The erudite priest identified the importance of teaching English to his students and joined with CandleAid for this first step in a long journey to teach the Queen’s language to rural children.

This is a beginning, a fight to shed the ‘shame’ of wrong English. The ENGLISH BOOKS ONLY library is open to anyone as it is a change of attitude we seek. Students, school leavers, parents, grandfathers and grandmothers, anyone is welcome in Rahula Thera’s CandleAid English Library. The vision is to make a mass exodus from ‘cuff of tea’ and ‘fineapple’ level to reading Enid Blyton and Harry Potter. Get the fear out and make all the mistakes, but speak English mixing the ‘f’s and the ‘p’s to your heart’s content. Give a ‘pight’ to learn English, nobody should laugh. The need is to improve from murdering the Queen to a lesser evil of pinching the Royal backside.

Don’t tell me I am ridiculing anyone by this ‘fineapple and fan cake’ talk. I certainly am not. I am only facing the truth and measuring the need and doing something about it. I myself never spoke a single word in English till I was eighteen, but I read and I know the path. It can be done and it will be done and it needs to be done, to teach the Sri Lankan young to speak English. They should stand equal to their counterparts from more affluent schools who are better exposed to the English language. These local ‘Village-Hampdens’ do have the capabilities, all they need is a level platform to perform, which will only be a reality the day they achieve some fluency in English.

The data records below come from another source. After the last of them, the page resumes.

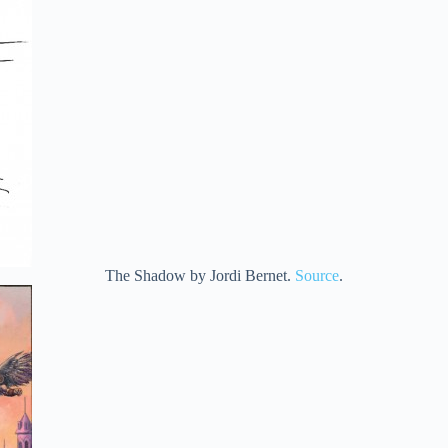
The Shadow by Jordi Bernet.
Source
.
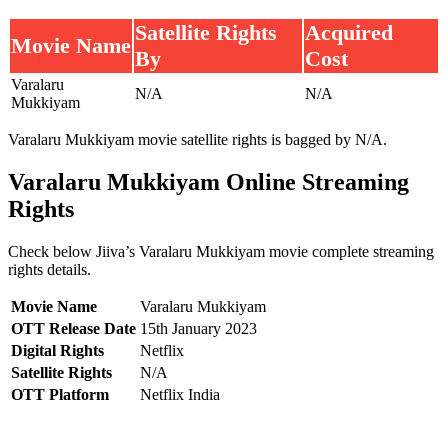
Satellite Rights
Acquired
Movie Name
By
Cost
Varalaru
N/A
N/A
Mukkiyam
Varalaru Mukkiyam movie satellite rights is bagged by N/A.
Varalaru Mukkiyam Online Streaming
Rights
Check below Jiiva’s Varalaru Mukkiyam movie complete streaming
rights details.
Movie Name
Varalaru Mukkiyam
OTT Release Date
15th January 2023
Digital Rights
Netflix
Satellite Rights
N/A
OTT Platform
Netflix India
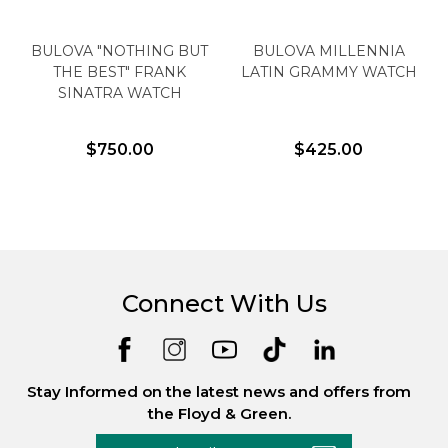
BULOVA "NOTHING BUT
BULOVA MILLENNIA
THE BEST" FRANK
LATIN GRAMMY WATCH
SINATRA WATCH
$750.00
$425.00
Connect With Us
Stay Informed on the latest news and offers from
the Floyd & Green.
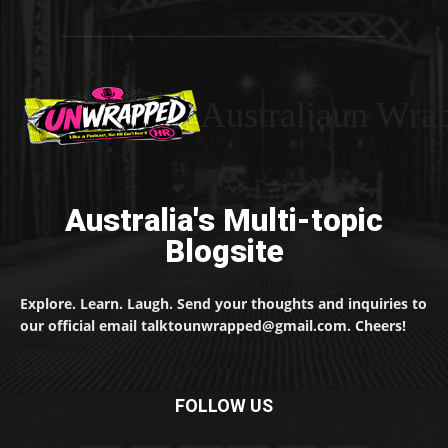
Australiaun Wra
Australia's Multi-topic
Blogsite
Explore. Learn. Laugh. Send your thoughts and inquiries to
our official email talktounwrapped@gmail.com. Cheers!
FOLLOW US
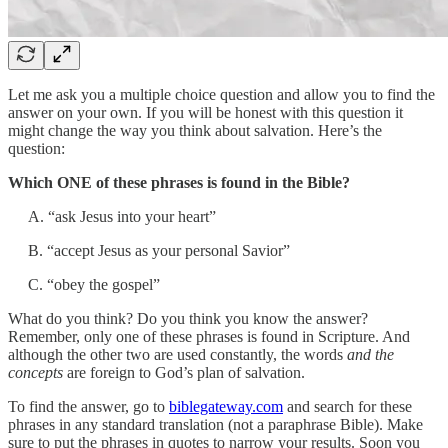
Let me ask you a multiple choice question and allow you to find the
answer on your own. If you will be honest with this question it
might change the way you think about salvation. Here’s the
question:
Which ONE of these phrases is found in the Bible?
A. “ask Jesus into your heart”
B. “accept Jesus as your personal Savior”
C. “obey the gospel”
What do you think? Do you think you know the answer?
Remember, only one of these phrases is found in Scripture. And
although the other two are used constantly, the words
and the
concepts
are foreign to God’s plan of salvation.
To find the answer, go to
biblegateway.com
and search for these
phrases in any standard translation (not a paraphrase Bible). Make
sure to put the phrases in quotes to narrow your results. Soon you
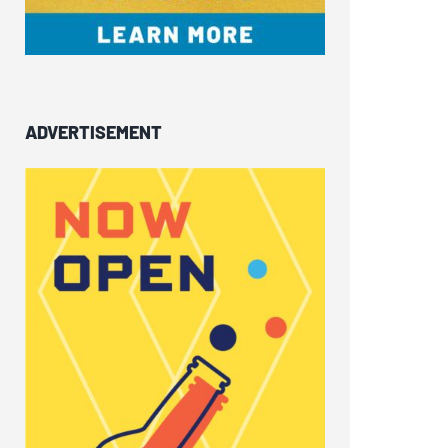
ADVERTISEMENT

First we have to admit there is an inadequacy, and then only we can find the medicine and look for a cure

CandleAid has set up a separate section to open ENGLISH BOOKS ONLY libraries. The second will be in the North, in Point Pedro, a hamlet called Allaiyanpathy. Then we will go to other places, find the money, look for corporate sponsorships and open as many English Books Only libraries as we can.

If anyone is interested in helping please contact Mrs Shanika Moraes, Chief Coordinator for CandleAid English Libraries.

Shanika@moraes.co.uk

Maybe you too can be part of this ever-important venture. Maybe you can team up with friends and collect fifty used books (suitable please) and donate to one of our English Libraries. Maybe you are a corporate giant who insists on English when hiring. Then let’s not say the streams are bitter, and write off some rural kid desperate for a job. Let’s find out when and why the fountain got poisoned and try and cleanse it with participation.

There is a whole generation of ‘kadu motta’ young who need to sharpen their language. It’s time we did something.

I became a ‘filot’ and a ‘cafton’ starting very close to where the ‘non English speaking’ young are today. I have no qualms about admitting that. All I say is it can be done. Let’s not make a big deal of wrong pronunciation, after all language is a means to communicate. Let not a ‘frawn’ curry or a ‘pruit’ salad delay the much needed buffet and deter the young from fearlessly speaking English.

What CandleAid started in Matugama is a step in the right direction. It is the way to go to secure a future for the rural young. Give them a chance to read. Come walk with us. Each step counts; then there is no place called far away.